Friday, July 17, 2015

Mother Courage and her Children by Bertolt Brecht

Image by Julian Meagher

Mother Courage and Her Children by Bertolt Brecht, translated by Michael Gow.  Belvoir, Sydney, directed by Eamon Flack.  Designer: Robert Cousins; costumes by Alice Babidge; lighting by Benjamin Cisterne; fight choreographer: Scott Witt.  At Belvoir St Theatre Upstairs, June 10 – July 26, 2015.

Reviewed by Frank McKone
July 15

Photos by Heidrun Lohr

Robyn Nevin as Mother Courage

Robyn Nevin as Mother Courage

I feel like scrawling “Robyn Nevin” all over the page like graffiti on a war-damaged wall, in recognition of her tour de force in this production.  It would be completely unfair, of course, since it was Brecht who made her be on stage for just about every scene, except when she has to dash off briefly for more supplies – only to return that time to find her mute daughter Kattrin shot.  Which reminds me, Emele Ugavule is on stage as much as her mother, with a presence as telling, though she cannot speak.  Hers is another tour de force which reminds me that this play is about the strength of character of women in wartime, in the face of the weakness of character in men – even including Kattrin’s half-brothers, Eilif – Richard Pyros and Swiss Cheese – Tom Conroy.

Richard Pyros (Eilif), Emele Ugavule (Kattrin), Tom Conroy (Swiss Cheese)
Robyn Nevin (Mother Courage)
Mother Courage and her Children

In fact, I should not forget that all the actors are on stage for much more than you might realise, since they all play ‘others’ as well as their named parts: Yvette – Paula Arundell, Sergeant – Lena Cruz, Young Soldier – Michael McStay, General – Alex Menglet, Cook – Arky Michael, Chaplain – Anthony Phelan, Clerk – Hazem Shammas, as well as Pyros and Conroy.

And they are all terrific musicians and singers.  In other words, there’s not much ‘alienation effect’ in this production; just a tremendous sense of community teamwork.

Robyn Nevin and Cast in song

The result is the best Mother Courage  I’ve seen.  There was an energy and life from go to whoa.  We didn’t need be slowed down by the ‘literalisation’ of the theatre, with lengthy post-it notes above the stage at the beginning of each scene, like SPRING, 1624.  IN DALARNA, THE SWEDISH COMMANDER OXENSTIERNA IS RECRUITING FOR THE CAMPAIGN IN POLAND.  THE CANTEEN WOMAN ANNA FIERLING, COMMONLY KNOWN AS MOTHER COURAGE, LOSES A SON. [Eric Bentley translation, Methuen, 1962]. 

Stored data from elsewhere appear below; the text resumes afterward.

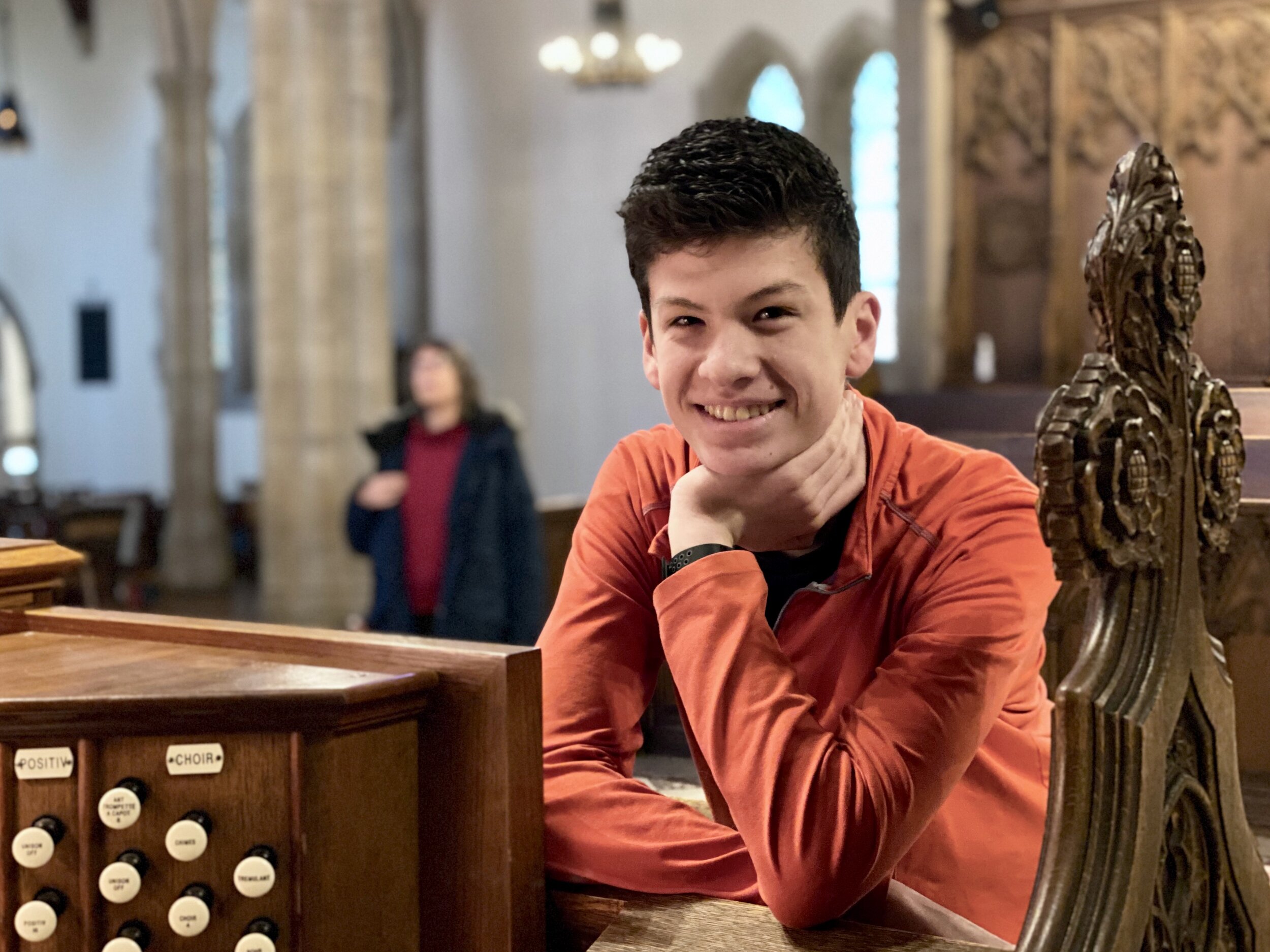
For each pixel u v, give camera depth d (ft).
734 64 40.34
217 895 3.43
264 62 28.94
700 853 3.72
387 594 12.71
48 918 3.35
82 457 52.85
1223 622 5.35
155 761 3.40
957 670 3.43
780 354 3.42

All we need is a flash like a small lightning bolt to shift us into the next scene.  The story tells itself, in an effective translation – which incidentally does not seem very different from Eric Bentley’s even though I’m aware that his work was superseded for approval by the Brecht Estate in later times by Hugh MacDiarmid, John Willett, Howard Brenton and David Hare.  Perhaps Michael Gow has managed to smooth a path around the experience of David Hare in 2004 when his translation of Galileo was refused publication by the Brecht Estate.  Since then Stefan Brecht has died, in 2009.  I hope Gow’s Mother Courage will make it to the bookshelves (though probably not those of Bookshelves Brandis, I guess). 

See [] for some background reading.

Arky Michael as Cook and Robyn Nevin as Mother Courage

Emele Ugavule as Kattrin and Tom Conroy as Swiss Cheese

Paula Arundell as Yvette before taking up with the General

Robyn Nevin as Mother Courage with the Cook's pipe, and
Paula Arundell as Yvette after taking up with the General

Emele Ugavule as Kattrin trying to dress like Yvette

Emele Ugavule as Kattrin, drumming to alert the town of impending attack

What Eamon Flack and his team have achieved is a real sense of war and the horror (for Anna Fierling) of peace when she has just accepted the Chaplain’s advice that the war will go on, more or less forever, and she buys up on stock to sell at the army camps on both sides.  We don’t need to know that this is the Thirty Years’ War of 17th Century Germany.  We can be certain it’s the same story in Iraq, Syria and Afghanistan today, as it was in Vietnam etc. etc. etc.

I’m a little late in the run, but you have another week to get yourself to Sydney.  Just go to first to make sure there’s room.

[Conflict of Interest Note:  The Brecht Estate would not let me use Eric Bentley’s translation of The Threepenny Opera in 1976.  Only Hugh MacDiarmid was acceptable at the time.]